I am currently doing a research where I am finding the relationship between the quality of wastewater (e.g. biochemical oxygen demand, amount of nitrogen...) and regional characteristics of that catchment area (e.g. population, average income...) The problem (the absolute pain of this) is in that there is only 16 samples, and 84 explanatory variables I am using, making it a p>n situation.
I am trying to carry out variable selection for the sake of narrowing down on the main variables which are able to explain patterns for each of the wastewater quality.
From my research, these are the suggested methods and their caveats that I have seen:
- LASSO (but it will select variables which are possibly correlated)
- Ridge (but this will preserve too many of my variables, which doesn't help with simplicity of my model)
- Elastic Net (unstable given my sample size wrt its variance)
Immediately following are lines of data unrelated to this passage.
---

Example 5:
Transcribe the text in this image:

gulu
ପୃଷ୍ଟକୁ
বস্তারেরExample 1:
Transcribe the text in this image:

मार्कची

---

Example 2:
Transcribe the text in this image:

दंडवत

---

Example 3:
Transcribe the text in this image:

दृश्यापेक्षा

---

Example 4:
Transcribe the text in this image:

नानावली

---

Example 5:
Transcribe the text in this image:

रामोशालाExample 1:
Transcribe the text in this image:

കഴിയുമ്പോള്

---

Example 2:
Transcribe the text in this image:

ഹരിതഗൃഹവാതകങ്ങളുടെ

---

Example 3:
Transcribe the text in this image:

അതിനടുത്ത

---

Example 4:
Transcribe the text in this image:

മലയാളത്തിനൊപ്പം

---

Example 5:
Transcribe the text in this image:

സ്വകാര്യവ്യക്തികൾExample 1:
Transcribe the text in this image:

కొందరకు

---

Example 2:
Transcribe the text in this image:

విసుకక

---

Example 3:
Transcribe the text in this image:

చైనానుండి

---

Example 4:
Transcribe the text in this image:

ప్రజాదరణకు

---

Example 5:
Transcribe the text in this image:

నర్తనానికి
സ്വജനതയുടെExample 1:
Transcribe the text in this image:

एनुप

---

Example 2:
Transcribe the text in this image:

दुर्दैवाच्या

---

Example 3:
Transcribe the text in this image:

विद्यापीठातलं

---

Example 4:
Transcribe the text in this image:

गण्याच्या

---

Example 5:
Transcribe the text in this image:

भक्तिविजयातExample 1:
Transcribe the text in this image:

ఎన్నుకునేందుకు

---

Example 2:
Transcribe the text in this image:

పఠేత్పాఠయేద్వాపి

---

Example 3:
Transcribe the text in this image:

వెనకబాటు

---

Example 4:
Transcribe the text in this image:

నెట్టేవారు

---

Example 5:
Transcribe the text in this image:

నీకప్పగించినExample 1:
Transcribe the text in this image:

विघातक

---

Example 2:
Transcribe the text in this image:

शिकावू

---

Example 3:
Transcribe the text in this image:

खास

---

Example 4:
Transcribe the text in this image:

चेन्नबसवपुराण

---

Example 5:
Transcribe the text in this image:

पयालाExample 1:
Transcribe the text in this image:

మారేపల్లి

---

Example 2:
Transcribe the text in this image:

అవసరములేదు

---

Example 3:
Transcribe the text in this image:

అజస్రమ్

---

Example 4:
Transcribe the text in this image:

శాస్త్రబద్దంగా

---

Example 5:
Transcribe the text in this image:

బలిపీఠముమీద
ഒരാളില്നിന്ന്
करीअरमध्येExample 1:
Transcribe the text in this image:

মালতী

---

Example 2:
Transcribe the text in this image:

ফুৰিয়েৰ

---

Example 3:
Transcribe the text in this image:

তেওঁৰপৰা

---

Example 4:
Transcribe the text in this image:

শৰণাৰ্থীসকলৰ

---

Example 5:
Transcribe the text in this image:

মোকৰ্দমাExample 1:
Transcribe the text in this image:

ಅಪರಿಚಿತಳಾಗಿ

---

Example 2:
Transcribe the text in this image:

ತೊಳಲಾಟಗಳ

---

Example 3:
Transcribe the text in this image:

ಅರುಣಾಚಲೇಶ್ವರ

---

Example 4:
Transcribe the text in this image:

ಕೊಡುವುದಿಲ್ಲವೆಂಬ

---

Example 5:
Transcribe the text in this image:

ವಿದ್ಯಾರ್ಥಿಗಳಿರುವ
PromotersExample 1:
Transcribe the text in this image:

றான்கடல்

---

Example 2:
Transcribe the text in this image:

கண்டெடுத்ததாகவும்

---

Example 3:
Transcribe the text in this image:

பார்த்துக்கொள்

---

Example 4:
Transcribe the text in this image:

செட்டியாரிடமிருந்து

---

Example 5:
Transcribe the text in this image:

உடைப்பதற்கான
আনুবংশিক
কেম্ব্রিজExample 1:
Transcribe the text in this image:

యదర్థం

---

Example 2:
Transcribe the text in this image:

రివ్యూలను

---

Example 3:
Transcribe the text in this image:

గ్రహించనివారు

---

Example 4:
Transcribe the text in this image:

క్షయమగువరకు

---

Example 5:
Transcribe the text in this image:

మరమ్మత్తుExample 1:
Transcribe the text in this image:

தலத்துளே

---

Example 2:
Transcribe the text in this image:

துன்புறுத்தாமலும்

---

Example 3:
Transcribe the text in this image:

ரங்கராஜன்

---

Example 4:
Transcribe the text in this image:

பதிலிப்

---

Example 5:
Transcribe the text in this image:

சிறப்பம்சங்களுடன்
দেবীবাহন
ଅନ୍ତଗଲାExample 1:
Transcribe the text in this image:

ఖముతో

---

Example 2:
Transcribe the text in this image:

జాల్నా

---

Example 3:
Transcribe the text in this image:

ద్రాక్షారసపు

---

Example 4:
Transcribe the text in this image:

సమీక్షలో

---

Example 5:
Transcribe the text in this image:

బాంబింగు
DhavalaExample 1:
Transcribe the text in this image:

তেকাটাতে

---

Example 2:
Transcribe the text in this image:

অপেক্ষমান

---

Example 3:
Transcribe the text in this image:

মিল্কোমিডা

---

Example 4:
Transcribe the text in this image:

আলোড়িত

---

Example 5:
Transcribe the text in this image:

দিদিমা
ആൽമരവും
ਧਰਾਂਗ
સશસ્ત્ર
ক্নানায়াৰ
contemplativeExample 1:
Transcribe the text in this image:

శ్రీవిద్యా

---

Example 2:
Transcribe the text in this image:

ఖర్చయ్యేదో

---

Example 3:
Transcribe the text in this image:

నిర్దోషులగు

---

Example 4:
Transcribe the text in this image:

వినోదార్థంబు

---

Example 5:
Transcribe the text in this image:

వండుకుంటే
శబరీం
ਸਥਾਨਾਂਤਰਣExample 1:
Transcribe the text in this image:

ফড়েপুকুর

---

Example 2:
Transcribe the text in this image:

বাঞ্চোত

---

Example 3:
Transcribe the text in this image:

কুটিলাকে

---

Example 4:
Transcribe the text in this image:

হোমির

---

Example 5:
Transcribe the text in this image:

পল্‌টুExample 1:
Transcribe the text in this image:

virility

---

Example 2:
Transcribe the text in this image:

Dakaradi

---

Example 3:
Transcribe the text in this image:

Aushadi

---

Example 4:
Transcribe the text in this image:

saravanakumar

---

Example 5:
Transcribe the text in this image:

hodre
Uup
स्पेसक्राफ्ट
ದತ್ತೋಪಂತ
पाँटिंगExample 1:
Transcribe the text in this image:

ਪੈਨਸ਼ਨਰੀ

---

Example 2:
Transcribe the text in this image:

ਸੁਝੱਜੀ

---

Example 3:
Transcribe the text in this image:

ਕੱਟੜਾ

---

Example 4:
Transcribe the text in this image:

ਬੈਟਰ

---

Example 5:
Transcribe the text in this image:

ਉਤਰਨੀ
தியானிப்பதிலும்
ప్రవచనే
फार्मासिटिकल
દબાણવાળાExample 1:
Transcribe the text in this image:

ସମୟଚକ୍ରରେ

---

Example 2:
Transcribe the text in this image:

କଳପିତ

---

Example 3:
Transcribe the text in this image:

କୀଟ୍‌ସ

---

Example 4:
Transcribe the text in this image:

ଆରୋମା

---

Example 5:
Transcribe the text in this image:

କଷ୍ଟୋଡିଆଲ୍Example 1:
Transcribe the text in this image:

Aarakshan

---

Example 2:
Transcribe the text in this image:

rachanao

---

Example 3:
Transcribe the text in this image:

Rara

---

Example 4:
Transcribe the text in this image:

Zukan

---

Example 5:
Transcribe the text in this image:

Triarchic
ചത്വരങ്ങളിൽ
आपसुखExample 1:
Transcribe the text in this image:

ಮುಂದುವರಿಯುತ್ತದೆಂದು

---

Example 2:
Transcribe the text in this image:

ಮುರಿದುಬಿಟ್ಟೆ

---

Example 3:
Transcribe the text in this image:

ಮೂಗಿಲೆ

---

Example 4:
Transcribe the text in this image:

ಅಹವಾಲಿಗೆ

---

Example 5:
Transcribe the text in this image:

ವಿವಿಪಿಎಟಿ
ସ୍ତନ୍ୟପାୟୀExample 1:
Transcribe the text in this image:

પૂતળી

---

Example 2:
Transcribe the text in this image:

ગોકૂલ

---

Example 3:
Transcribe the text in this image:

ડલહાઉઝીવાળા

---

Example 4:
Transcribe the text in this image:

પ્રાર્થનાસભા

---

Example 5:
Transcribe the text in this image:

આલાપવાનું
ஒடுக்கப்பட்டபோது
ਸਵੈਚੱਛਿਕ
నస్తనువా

- Principal component regression (but squishes the data into PC's - making it less interpretable, although they can be converted back to each variable with some loss of data)
- sparse PCA (which sounds reasonable, but some posts have mentioned unsupervised pre-processing is pretty bad for data with very low sample size, as in my case. Link, comment by cbeleites)
I have read Professor Harrell's book, and I have also considered getting rid of a few predictors manually before processing them (e.g. predictors not related, predictors which might not be collected from now on).
I understand this isn't an "ideal" statistical situation - but any advice/recommendation regarding the variable selection methods / modelling methods I can use would be greatly appreciated.
Thank you!